▸ Records provided

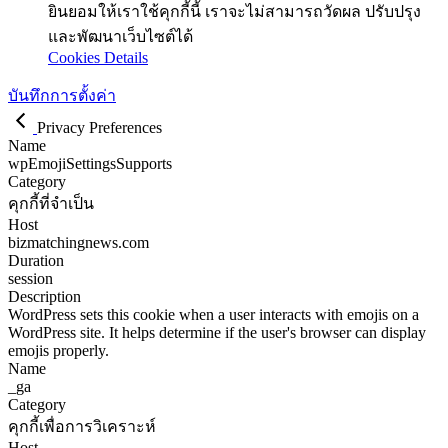
ยินยอมให้เราใช้คุกกี้นี้ เราจะไม่สามารถวัดผล ปรับปรุง
และพัฒนาเว็บไซต์ได้
Cookies Details
บันทึกการตั้งค่า
Privacy Preferences
Name
wpEmojiSettingsSupports
Category
คุกกี้ที่จำเป็น
Host
bizmatchingnews.com
Duration
session
Description
WordPress sets this cookie when a user interacts with emojis on a
WordPress site. It helps determine if the user's browser can display
emojis properly.
Name
_ga
Category
คุกกี้เพื่อการวิเคราะห์
Host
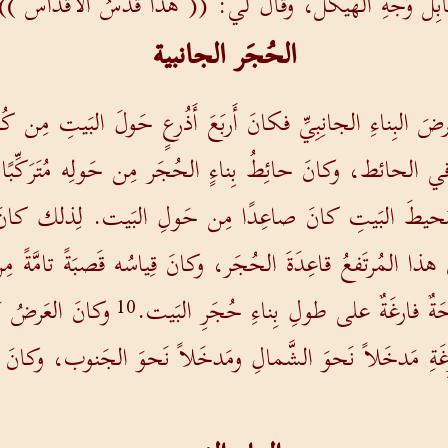
قابِلَ وَجهِ الهَيكَل، وقالَ لي: (( هذا قُدسُ الأَقْداس ))
الحُجَر الجانبية
بِناءِ الجانِبِيِّ فكانَ أَربَعَ أَذُرعٍ حَولَ البَيتِ مِن كُل
 الحائط، وكانَ حائِطُ بِناءٍ الحُجَر مِن حَولِه مُتَرَكِّبًا، و
ُحيطَ البَيتِ كانَ صاعِدًا مِن حَولِ البَيت. لِذلك كانَ ال
هذا المُرتَفعُ قاعِدَةَ الحُجَر، وكانَ قِياسُه قَصبَةً تامَّةً مِن س
ٌ فارغَةٌ على طولِ بِناءِ حُجَرِ البَيت.
وكانَ العَرضُ ب
10
رِغَةِ مَدخَلاً نَحوَ الشَّمالِ ومَدخَلاً نَحوَ الجَنوب، وكان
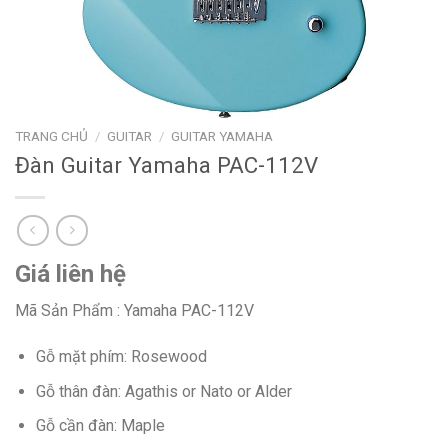
TRANG CHỦ
/
GUITAR
/
GUITAR YAMAHA
Đàn Guitar Yamaha PAC-112V
Giá liên hệ
Mã Sản Phẩm : Yamaha PAC-112V
Gỗ mặt phím: Rosewood
Gỗ thân đàn: Agathis or Nato or Alder
Gỗ cần đàn: Maple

▸ Instruction
Reproduce the material exactly. Pictures stay out.

▸ Written answer
ยินยอมให้เราใช้คุกกี้นี้ เราจะไม่สามารถวัดผล ปรับปรุง
และพัฒนาเว็บไซต์ได้
Cookies Details
บันทึกการตั้งค่า
Privacy Preferences
Name
wpEmojiSettingsSupports
Category
คุกกี้ที่จำเป็น
Host
bizmatchingnews.com
Duration
session
Description
WordPress sets this cookie when a user interacts with emojis on a
WordPress site. It helps determine if the user's browser can display
emojis properly.
Name
_ga
Category
คุกกี้เพื่อการวิเคราะห์
Host
قابِلَ وَجهِ الهَيكَل، وقالَ لي: (( هذا قُدسُ الأَقْداس ))
الحُجَر الجانبية
بِناءِ الجانِبِيِّ فكانَ أَربَعَ أَذُرعٍ حَولَ البَيتِ مِن كُل
 الحائط، وكانَ حائِطُ بِناءٍ الحُجَر مِن حَولِه مُتَرَكِّبًا، و
ُحيطَ البَيتِ كانَ صاعِدًا مِن حَولِ البَيت. لِذلك كانَ ال
هذا المُرتَفعُ قاعِدَةَ الحُجَر، وكانَ قِياسُه قَصبَةً تامَّةً مِن س
ٌ فارغَةٌ على طولِ بِناءِ حُجَرِ البَيت.
وكانَ العَرضُ ب
10
رِغَةِ مَدخَلاً نَحوَ الشَّمالِ ومَدخَلاً نَحوَ الجَنوب، وكان
TRANG CHỦ
/
GUITAR
/
GUITAR YAMAHA
Đàn Guitar Yamaha PAC-112V
Giá liên hệ
Mã Sản Phẩm : Yamaha PAC-112V
Gỗ mặt phím: Rosewood
Gỗ thân đàn: Agathis or Nato or Alder
Gỗ cần đàn: Maple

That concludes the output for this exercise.